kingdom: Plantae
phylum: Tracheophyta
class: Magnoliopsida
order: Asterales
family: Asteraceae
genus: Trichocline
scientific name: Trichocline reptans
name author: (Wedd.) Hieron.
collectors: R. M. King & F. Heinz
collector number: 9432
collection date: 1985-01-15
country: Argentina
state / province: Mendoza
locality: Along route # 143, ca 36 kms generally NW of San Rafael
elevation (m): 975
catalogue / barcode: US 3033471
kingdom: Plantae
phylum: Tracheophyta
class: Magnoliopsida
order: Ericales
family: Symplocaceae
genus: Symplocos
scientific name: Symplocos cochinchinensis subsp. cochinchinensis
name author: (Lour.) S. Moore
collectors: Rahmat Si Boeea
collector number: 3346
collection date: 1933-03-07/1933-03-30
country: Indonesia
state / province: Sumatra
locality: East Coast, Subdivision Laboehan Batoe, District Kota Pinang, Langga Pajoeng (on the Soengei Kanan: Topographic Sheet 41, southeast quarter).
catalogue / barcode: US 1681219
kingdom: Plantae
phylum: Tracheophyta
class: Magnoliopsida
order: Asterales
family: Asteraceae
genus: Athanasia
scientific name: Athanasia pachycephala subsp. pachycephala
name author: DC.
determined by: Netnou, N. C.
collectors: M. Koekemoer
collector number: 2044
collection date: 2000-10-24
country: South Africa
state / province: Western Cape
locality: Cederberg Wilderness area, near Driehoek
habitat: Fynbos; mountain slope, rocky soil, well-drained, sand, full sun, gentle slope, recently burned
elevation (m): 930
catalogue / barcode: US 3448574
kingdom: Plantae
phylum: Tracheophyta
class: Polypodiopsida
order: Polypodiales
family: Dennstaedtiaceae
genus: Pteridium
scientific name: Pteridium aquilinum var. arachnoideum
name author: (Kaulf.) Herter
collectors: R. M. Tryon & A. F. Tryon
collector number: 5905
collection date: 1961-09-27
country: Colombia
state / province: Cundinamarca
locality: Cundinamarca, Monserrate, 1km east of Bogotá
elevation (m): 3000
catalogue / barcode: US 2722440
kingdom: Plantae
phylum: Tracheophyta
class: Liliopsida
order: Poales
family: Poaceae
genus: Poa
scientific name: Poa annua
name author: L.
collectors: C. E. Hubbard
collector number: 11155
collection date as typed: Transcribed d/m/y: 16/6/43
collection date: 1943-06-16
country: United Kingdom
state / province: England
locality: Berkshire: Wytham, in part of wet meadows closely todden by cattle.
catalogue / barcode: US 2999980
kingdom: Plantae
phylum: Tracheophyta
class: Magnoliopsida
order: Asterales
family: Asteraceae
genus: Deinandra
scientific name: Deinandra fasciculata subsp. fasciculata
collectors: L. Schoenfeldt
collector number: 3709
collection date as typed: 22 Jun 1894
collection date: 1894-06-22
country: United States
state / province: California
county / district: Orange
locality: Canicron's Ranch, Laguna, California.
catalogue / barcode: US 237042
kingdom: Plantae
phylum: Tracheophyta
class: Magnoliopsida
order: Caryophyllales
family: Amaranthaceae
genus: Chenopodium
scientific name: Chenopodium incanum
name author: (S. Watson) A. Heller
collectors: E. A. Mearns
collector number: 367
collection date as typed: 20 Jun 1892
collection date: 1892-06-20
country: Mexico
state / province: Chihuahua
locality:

**What the exercise asks**
Set out all of the material above as a numbered list, one line per entry, and leave out any blank lines.

**Exercise result**
1. kingdom: Plantae
2. phylum: Tracheophyta
3. class: Magnoliopsida
4. order: Asterales
5. family: Asteraceae
6. genus: Trichocline
7. scientific name: Trichocline reptans
8. name author: (Wedd.) Hieron.
9. collectors: R. M. King & F. Heinz
10. collector number: 9432
11. collection date: 1985-01-15
12. country: Argentina
13. state / province: Mendoza
14. locality: Along route # 143, ca 36 kms generally NW of San Rafael
15. elevation (m): 975
16. catalogue / barcode: US 3033471
17. kingdom: Plantae
18. phylum: Tracheophyta
19. class: Magnoliopsida
20. order: Ericales
21. family: Symplocaceae
22. genus: Symplocos
23. scientific name: Symplocos cochinchinensis subsp. cochinchinensis
24. name author: (Lour.) S. Moore
25. collectors: Rahmat Si Boeea
26. collector number: 3346
27. collection date: 1933-03-07/1933-03-30
28. country: Indonesia
29. state / province: Sumatra
30. locality: East Coast, Subdivision Laboehan Batoe, District Kota Pinang, Langga Pajoeng (on the Soengei Kanan: Topographic Sheet 41, southeast quarter).
31. catalogue / barcode: US 1681219
32. kingdom: Plantae
33. phylum: Tracheophyta
34. class: Magnoliopsida
35. order: Asterales
36. family: Asteraceae
37. genus: Athanasia
38. scientific name: Athanasia pachycephala subsp. pachycephala
39. name author: DC.
40. determined by: Netnou, N. C.
41. collectors: M. Koekemoer
42. collector number: 2044
43. collection date: 2000-10-24
44. country: South Africa
45. state / province: Western Cape
46. locality: Cederberg Wilderness area, near Driehoek
47. habitat: Fynbos; mountain slope, rocky soil, well-drained, sand, full sun, gentle slope, recently burned
48. elevation (m): 930
49. catalogue / barcode: US 3448574
50. kingdom: Plantae
51. phylum: Tracheophyta
52. class: Polypodiopsida
53. order: Polypodiales
54. family: Dennstaedtiaceae
55. genus: Pteridium
56. scientific name: Pteridium aquilinum var. arachnoideum
57. name author: (Kaulf.) Herter
58. collectors: R. M. Tryon & A. F. Tryon
59. collector number: 5905
60. collection date: 1961-09-27
61. country: Colombia
62. state / province: Cundinamarca
63. locality: Cundinamarca, Monserrate, 1km east of Bogotá
64. elevation (m): 3000
65. catalogue / barcode: US 2722440
66. kingdom: Plantae
67. phylum: Tracheophyta
68. class: Liliopsida
69. order: Poales
70. family: Poaceae
71. genus: Poa
72. scientific name: Poa annua
73. name author: L.
74. collectors: C. E. Hubbard
75. collector number: 11155
76. collection date as typed: Transcribed d/m/y: 16/6/43
77. collection date: 1943-06-16
78. country: United Kingdom
79. state / province: England
80. locality: Berkshire: Wytham, in part of wet meadows closely todden by cattle.
81. catalogue / barcode: US 2999980
82. kingdom: Plantae
83. phylum: Tracheophyta
84. class: Magnoliopsida
85. order: Asterales
86. family: Asteraceae
87. genus: Deinandra
88. scientific name: Deinandra fasciculata subsp. fasciculata
89. collectors: L. Schoenfeldt
90. collector number: 3709
91. collection date as typed: 22 Jun 1894
92. collection date: 1894-06-22
93. country: United States
94. state / province: California
95. county / district: Orange
96. locality: Canicron's Ranch, Laguna, California.
97. catalogue / barcode: US 237042
98. kingdom: Plantae
99. phylum: Tracheophyta
100. class: Magnoliopsida
101. order: Caryophyllales
102. family: Amaranthaceae
103. genus: Chenopodium
104. scientific name: Chenopodium incanum
105. name author: (S. Watson) A. Heller
106. collectors: E. A. Mearns
107. collector number: 367
108. collection date as typed: 20 Jun 1892
109. collection date: 1892-06-20
110. country: Mexico
111. state / province: Chihuahua
112. locality:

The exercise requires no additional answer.